Other than this, resume_details table contains 25MN rows. Size = 25GB
To support this load, we can use RDBMS MySQL 5.5.x.
Resume (Creating resume table with only email and resume text data. This will help us avoid expensive joins on this table) [25MN rows. Row size - 10KB. Max size - 250GB]
| id | email_id | resume_text | is_active | updated_on |
| 1 | sanjay.kv@gmail.com | compressed_cv1 | 1 | tr1 |
| 2 | nilanjan.roy@gmail.com |
compressed_cv2
| 0 | tr2 |
Resume_Tag (Contains mapping information. This will be used to find resume_text based on tag ids. Joins will be formed on this table.) [500MN rows. Row size - 100B. Max size - 50GB]
| id | email_id | resume_id [Links id from Resume table] | tag_id | updated_on |
| 1 |
sanjay.kv@gmail.com
| 1 | 1 | trt1 |
| 2 |
nilanjan.roy@gmail.com
| 2 |
2
| trt2 |
Job (Jobs table. Keeps summary and description information) [100,000 rows. Row size - 5KB. Table size - 500MB]
| id | summary | job_desc | is_active | updated_on |
| 1 | summary_txt1 | compressed_desc1 | 0 | tj1 |
| 2 |
summary_txt2
|
compressed_desc2
| 1 | tj2 |
Job_Tag (Contains mapping information. This will be used to find job_id based on tag ids. Joins will be formed on this table.) [1MN rows. Row size - 200B. Max size - 200MB]
| id | tag_id | job_id [Links id from Job table] | updated_on |
| 1 | 3 | 1 | tj1 |
| 2 | 2 | 1 | tj2 |
Tag (Contains exhaustive list of tags to match jobs and resumes) [Small table. Not more than 50MB]
| id | name | updated_on |
| 1 | IIT | tt1 |
| 2 | Engineering | tt2 |
| 3 | Manager | tt3 |
| 4 | Architect | tt4 |
| 5 | ecommerce | tt5 |
| 6 | NCR | tt6 |
| 7 | Yatra | tt7 |
| 8 | Java | tt8 |
| .. | .. | .. |
| .. | .. | .. |
| n | tag_n | ttn |
After this schema design:
We need to partition resume database horizontal partitioning / sharding based on email_id field in resume table).
As the total db size is approx 300GB.
resume - 250GB
resume_tag - 50GB
others < 1GB
We can make 18 partitions of resume table having 14-15GB each and based on hashing scheme:
resume table = hash(email)
Above hash function can be implemented in different ways.
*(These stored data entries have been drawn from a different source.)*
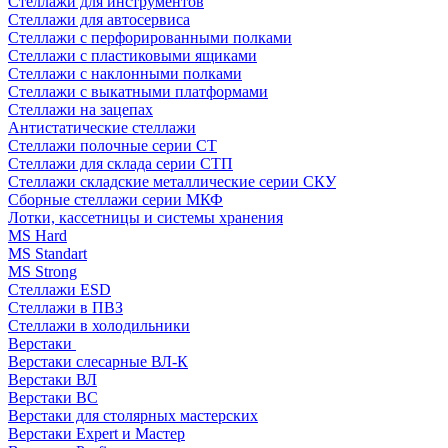
Стеллажи для инструментов
Стеллажи для автосервиса
Стеллажи с перфорированными полками
Стеллажи с пластиковыми ящиками
Стеллажи с наклонными полками
Стеллажи с выкатными платформами
Стеллажи на зацепах
Антистатические стеллажи
Стеллажи полочные серии СТ
Стеллажи для склада серии СТП
Стеллажи складские металлические серии СКУ
Сборные стеллажи серии МКФ
Лотки, кассетницы и системы хранения
MS Hard
MS Standart
MS Strong
Стеллажи ESD
Стеллажи в ПВЗ
Стеллажи в холодильники
Верстаки
Верстаки слесарные ВЛ-К
Верстаки ВЛ
Верстаки ВС
Верстаки для столярных мастерских
Верстаки Expert и Мастер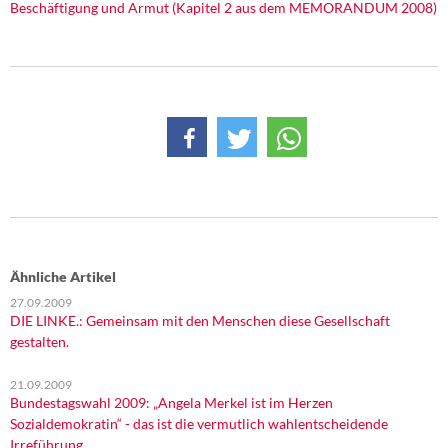
Beschäftigung und Armut (Kapitel 2 aus dem MEMORANDUM 2008)
Ähnliche Artikel
27.09.2009
DIE LINKE.: Gemeinsam mit den Menschen diese Gesellschaft
gestalten.
21.09.2009
Bundestagswahl 2009: „Angela Merkel ist im Herzen
Sozialdemokratin“ - das ist die vermutlich wahlentscheidende
Irreführung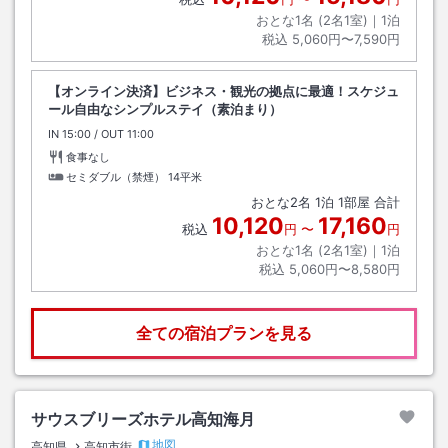
おとな1名 (
2
名1室)｜
1
泊
税込
5,060円〜7,590円
【オンライン決済】ビジネス・観光の拠点に最適！スケジュ
ール自由なシンプルステイ（素泊まり）
IN
チェックイン
15:00
/ OUT
チェックアウト
11:00
食事なし
セミダブル（禁煙）
14平米
おとな
2
名
1
泊
1
部屋 合計
10,120
17,160
税込
円
〜
円
おとな1名 (
2
名1室)｜
1
泊
税込
5,060円〜8,580円
全ての宿泊プランを見る
サウスブリーズホテル高知海月
地図
高知県
高知市街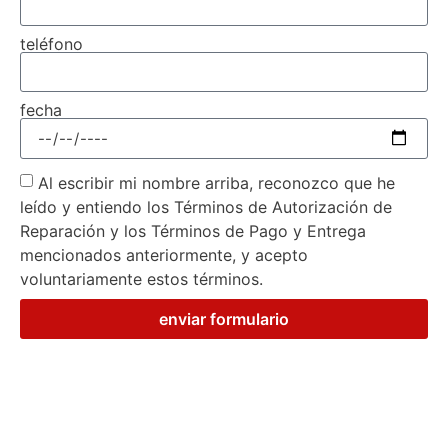
teléfono
fecha
Al escribir mi nombre arriba, reconozco que he
leído y entiendo los Términos de Autorización de
Reparación y los Términos de Pago y Entrega
mencionados anteriormente, y acepto
voluntariamente estos términos.
enviar formulario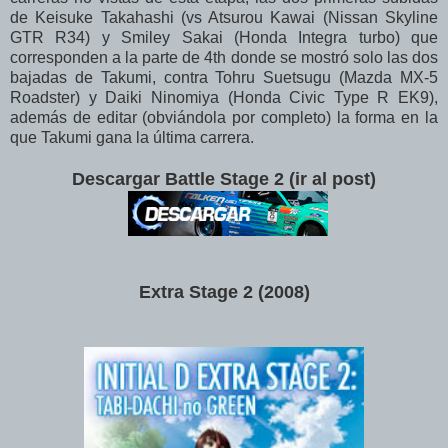
de Keisuke Takahashi (vs Atsurou Kawai (Nissan Skyline
GTR R34) y Smiley Sakai (Honda Integra turbo) que
corresponden a la parte de 4th donde se mostró solo las dos
bajadas de Takumi, contra Tohru Suetsugu (Mazda MX-5
Roadster) y Daiki Ninomiya (Honda Civic Type R EK9),
además de editar (obviándola por completo) la forma en la
que Takumi gana la última carrera.
Descargar Battle Stage 2 (ir al post)
Extra Stage 2 (2008)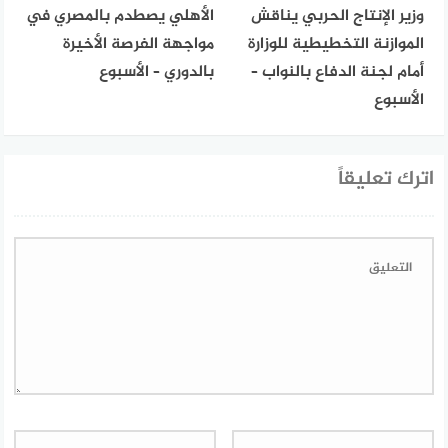
وزير الإنتاج الحربي يناقش
الأهلي يصطدم بالمصري في
الموازنة التخطيطية للوزارة
مواجهة الفرصة الأخيرة
أمام لجنة الدفاع بالنواب –
بالدوري – الأسبوع
الأسبوع
اترك تعليقاً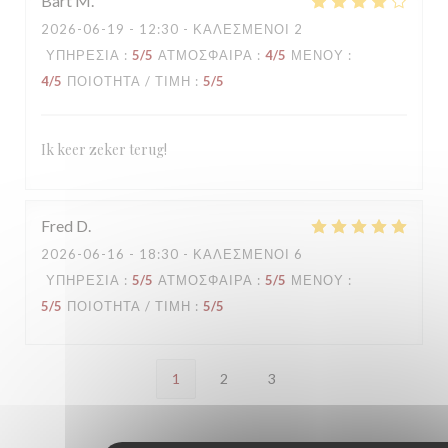
Bart
M
2026-06-19
- 12:30 - ΚΑΛΕΣΜΈΝΟΙ 2
ΥΠΗΡΕΣΊΑ
:
5
/5
ΑΤΜΌΣΦΑΙΡΑ
:
4
/5
ΜΕΝΟΎ
:
4
/5
ΠΟΙΌΤΗΤΑ / ΤΙΜΉ
:
5
/5
Ik keer zeker terug!
Fred
D
2026-06-16
- 18:30 - ΚΑΛΕΣΜΈΝΟΙ 6
ΥΠΗΡΕΣΊΑ
:
5
/5
ΑΤΜΌΣΦΑΙΡΑ
:
5
/5
ΜΕΝΟΎ
:
5
/5
ΠΟΙΌΤΗΤΑ / ΤΙΜΉ
:
5
/5
1
2
3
The way I approach it would be to distribute data on the basis on first alphabet frequency.
Following chart gives the frequency distribution of all alphabets:
So,
Table 1 - email addresses starting with 'e' stored in table - resume_e
Table 2 - email addresses starting with 't' stored in table - resume_t
Table 3 - email addresses starting with 'a' stored in table - resume_a
Table 4 - email addresses starting with 'o' stored in table - resume_o
Table 5 - email addresses starting with 'i' stored in table - resume_i
Table 6 - email addresses starting with 'n' stored in table - resume_n
Table 7 - email addresses starting with 's' stored in table - resume_s
Table 8 - email addresses starting with 'h' stored in table - resume_h
Table 9 - email addresses starting with 'r' stored in table - resume_r
Table 10 - email addresses starting with 'd' stored in table - resume_d
Table 11 - email addresses starting with 'l' stored in table - resume_l
Table 12 - email addresses starting with 'c', 'u' stored in table - resume_cu
Table 13 - email addresses starting with 'm','w' stored in table - resume_mw
Table 14 - email addresses starting with 'f','g' stored in table - resume_fg
Table 15 - email addresses starting with 'y','p' stored in table - resume_yp
Table 16 - email addresses starting with 'b','v' stored in table - resume_fg
Table 17 - email addresses starting with 'k','j','x','q','z' stored in table - resume_kjxqz
Table 18 - email addresses starting with numbers stored in table - resume_09
Why email_id and not resume_id?
Because we may have a use case, in which I need to fetch resume data based on email addresses.
If I partition based on resume_id, then I will have to scan all the partitioned tables to locate the resume.
With the above partitioning scheme, I can locate the table for email_id directly from application.